FLSA Overtime Pay Recovery for Dozens of CA Law Enforcement Unions Based on FLSA Specialty Pay
GRT Wage and Hour lawyers have represented and successfully obtained FLSA-based overtime pay recovery for dozens of groups of California law enforcement employees, through their unions, by identifying the ‘specialty pays’ negotiated between the unions and the City or County employers, assessing when such pay items were omitted from the hourly rate used by the employers to calculate the FLSA overtime pay provided, and then evaluating the omitted amounts of FLSA overtime pays. ‘Specialty pays’ are the ‘extra’ pay items such as ‘longevity pay’ (awarded for many years of service), nightshift differential (provided for working the undesirable graveyard or swing shifts) and other special pays which, under the FLSA, must be included in the hourly rate of pay used to calculate FLSA overtime pay. While the employers generally conceded their omission of such ‘specialty pays’ from the FLSA overtime pay provided, these disputes invariably involved complex analysis and calculations to determine the FLSA liability, since the FLSA ‘work periods’ used were superimposed by the employers over the various ‘duty cycles’ used to schedule work shifts, and since the FLSA overtime pay had to be evaluated separate from other negotiated overtime pay based on the collective bargaining agreements.
Overtime Pay recovery for Tugboat Captains and Deckhands
From 2007 to 2011, GRT Wage and Hour lawyers successfully litigated overtime pay claims for individual tugboat Captains and deckhands against a stubborn Bay Area employer who insisted on relying on the idea that a federal ‘seaman’s exemption’ to overtime pay not only applied, but overruled or ‘preempted’ CA overtime pay requirements – – even though the vast majority of the work performed was done entirely within the San Francisco Bay waters. Ultimately the CA Court of Appeal upheld the idea that California can establish and enforce their own laws regarding overtime pay, separate and apart from federal wage law.
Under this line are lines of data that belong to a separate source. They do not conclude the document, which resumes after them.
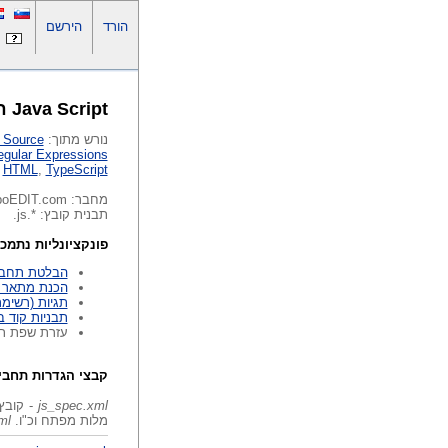
הורד
הירשם
Java Script חבילת עורך טקסט
נורש מתוך:
t Source
egular Expressions
,
HTML
,
TypeScript
מחבר: HippoEDIT.com.
תבנית קובץ: *.js.
פונקציונליות נתמכ
הבלטת תחבי
הכנת מתאר 
תגיות (רשימת 
תבניות קוד 
עזרת שפת ת
קבצי הגדרות תחבי
js_spec.xml
- קובץ
מלות מפתח וכ"ו.
ml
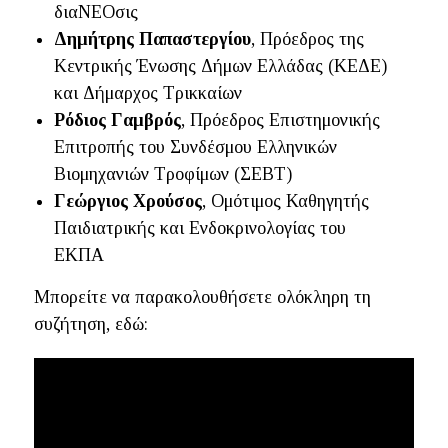
διαΝΕΟσις
Δημήτρης Παπαστεργίου
, Πρόεδρος της
Κεντρικής Ένωσης Δήμων Ελλάδας (ΚΕΔΕ)
και Δήμαρχος Τρικκαίων
Ρόδιος Γαμβρός
, Πρόεδρος Επιστημονικής
Επιτροπής του Συνδέσμου Ελληνικών
Βιομηχανιών Τροφίμων (ΣΕΒΤ)
Γεώργιος Χρούσος
, Ομότιμος Καθηγητής
Παιδιατρικής και Ενδοκρινολογίας του
ΕΚΠΑ
Μπορείτε να παρακολουθήσετε ολόκληρη τη
συζήτηση, εδώ:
Class Action for Off-The-Clock Pay for Sacramento County Waste Water Treatment Plant Operators
GRT Wage and Hour lawyers are presently litigating a class action for 100 or more Sacramento County Waste Water Treatment Plant Operators (WTPOs) seeking overtime pay based on enforcement of their collective bargaining agreement with the County and seeking straight-time/minimum wage pay under CA statutes. The pay sought is for unpaid pre-shift time spent donning protective gear/ clothing at the treatment plant, traveling out to assigned posts at the plant, and briefing to prepare for their work – – all done prior to the beginning of the employees’ scheduled, paid work shifts.
CA Highway Patrol Salary Stipend Achieved based on FLSA Overtime violations for Donning and Doffing protective gear
In 2006 GRT Wage and Hour lawyer helped the California Association of Highway Patrolmen (CAHP) obtain a 3.5 % pay stipend from the California Highway Patrol (CHP) based on unpaid pre and post shift time spent donning (‘putting on’) and doffing (‘taking off’) special protective gear and related time.
Labor Commissioner Wage Claims
GRT Wage and Hour lawyers have successfully represented, and continues to represent many individual employees AND employers in Labor Commissioner wage claims throughout the state.